I have described just some of the motivators in couples therapy resistance. Yet I have worked with many individuals with deeply disturbing histories of betrayal and humiliation, memories buried or denied, cultural conflict, who have engaged in couples work successfully. Their courage is striking, their fortitude impressive.
And equally courageous is the person in The Coupledom who makes the request to enter couples therapy, a request not lightly given. Rather, this is a brave step that signals serious distress. For their partner to balk at it, be dismissive or minimize their spouse’s suffering, is very risky behavior that often reinforces their spouse’s feelings of alienation, hurt or insignificance likely already in play. What would motivate a spouse to be that destructive or seemingly uncaring? Fear. Unconscious perhaps, unrecognized probably, but definitely fear. Or they could be done – emotionally out of the marriage and yet unable to articulate that either to themselves or to their partner. But more than likely the root of the resistance is the fear of losing control over a tightly woven and dysfunctional coping structure. These individuals are still in the marriage but stunningly inept at the crossroads of its future.

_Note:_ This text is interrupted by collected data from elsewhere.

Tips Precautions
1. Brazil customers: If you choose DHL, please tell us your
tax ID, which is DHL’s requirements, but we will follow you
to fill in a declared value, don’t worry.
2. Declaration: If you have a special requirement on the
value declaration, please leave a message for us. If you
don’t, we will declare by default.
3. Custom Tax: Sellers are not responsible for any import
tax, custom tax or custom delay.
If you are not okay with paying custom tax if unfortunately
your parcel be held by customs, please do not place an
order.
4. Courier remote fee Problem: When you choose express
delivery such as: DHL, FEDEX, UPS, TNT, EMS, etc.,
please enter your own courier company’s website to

How does one address this stalemate? Engage in a series of conversations over time that respectively explore the resistant party’s concerns. Keep these conversations brief and to the point. “…without the aid of an expert, I know our relationship will continue to deteriorate. We are growing apart.” When challenged, be clear. “I’m fifty percent of this marriage and my unhappiness puts the whole marriage at risk.” This is not a threat. It’s a fact. “It takes two to make a marriage work but only one to end it.” Sadly, and ironically, a frightened partner who is strenuously denying that there are marital problems that need outside intervention is likely to cause irreparable damage, the very outcome they are trying to avoid.

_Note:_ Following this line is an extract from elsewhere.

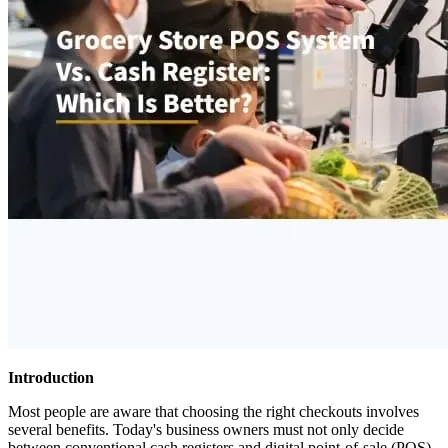
Introduction
Most people are aware that choosing the right checkouts involves
several benefits. Today's business owners must not only decide
between conventional cash registers and digital point-of-sale (POS)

If this kind of exploration devolves into a repeated war of words and increasingly hurtful exchanges, then I urge the individual who is asking to get help to go for help on their own. Whether you are one or two in the therapy process, collaboration with an expert is needed – people are stuck here and in pain. The changes that spouses make individually will impact The Coupledom and lead to new strategies and a clarification of choices and options which hopefully can be productively shared with their reluctant spouse.

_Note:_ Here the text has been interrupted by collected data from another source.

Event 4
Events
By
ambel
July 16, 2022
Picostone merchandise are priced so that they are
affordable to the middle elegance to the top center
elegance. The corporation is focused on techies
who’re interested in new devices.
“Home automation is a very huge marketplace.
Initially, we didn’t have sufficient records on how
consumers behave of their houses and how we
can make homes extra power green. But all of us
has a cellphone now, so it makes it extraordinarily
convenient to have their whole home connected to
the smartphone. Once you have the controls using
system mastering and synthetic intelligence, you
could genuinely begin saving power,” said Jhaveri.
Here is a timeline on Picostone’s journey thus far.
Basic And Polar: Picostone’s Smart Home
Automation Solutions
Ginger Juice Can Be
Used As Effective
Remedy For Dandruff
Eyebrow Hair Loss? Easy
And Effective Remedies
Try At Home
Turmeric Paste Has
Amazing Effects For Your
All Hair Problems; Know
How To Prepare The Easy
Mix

If you have a toothache you see a dentist, eventually, or you lose your tooth. If your Coupledom is aching and remains untreated… Don’t wait. Big mistake.
©Jill Edelman, M.S.W., L.C.S.W. 2016
Kim Schneider says
Great post. Two remarks that stood out when reading – “What would motivate a spouse to be that destructive or seemingly uncaring?” Fear you say, I cannot answer that question, it is a really good question. Feeling sad thinking about the trauma my selfishness could have caused. So unfair. And, “At the core of all productive couples therapy is trust”. The power of trust (believe in the reliability, ability, or strength, have faith in, have (every) confidence in, believe in, pin one’s hopes/faith on, confide in) moves mountains. Oh there is one more thing, the reality that waiting might have spoiled the chance to move forward happily married. I remember those butterflies very clearly.
Jill Edelman M.S.W., L.C.S.W says
Kim, I think that you picked out some of the most relevant points. Normal to fear and sadly the damage that fear can do ultimately if you wait too long. And trust – all our interrelated. Giving each a name helps the conversation greatly.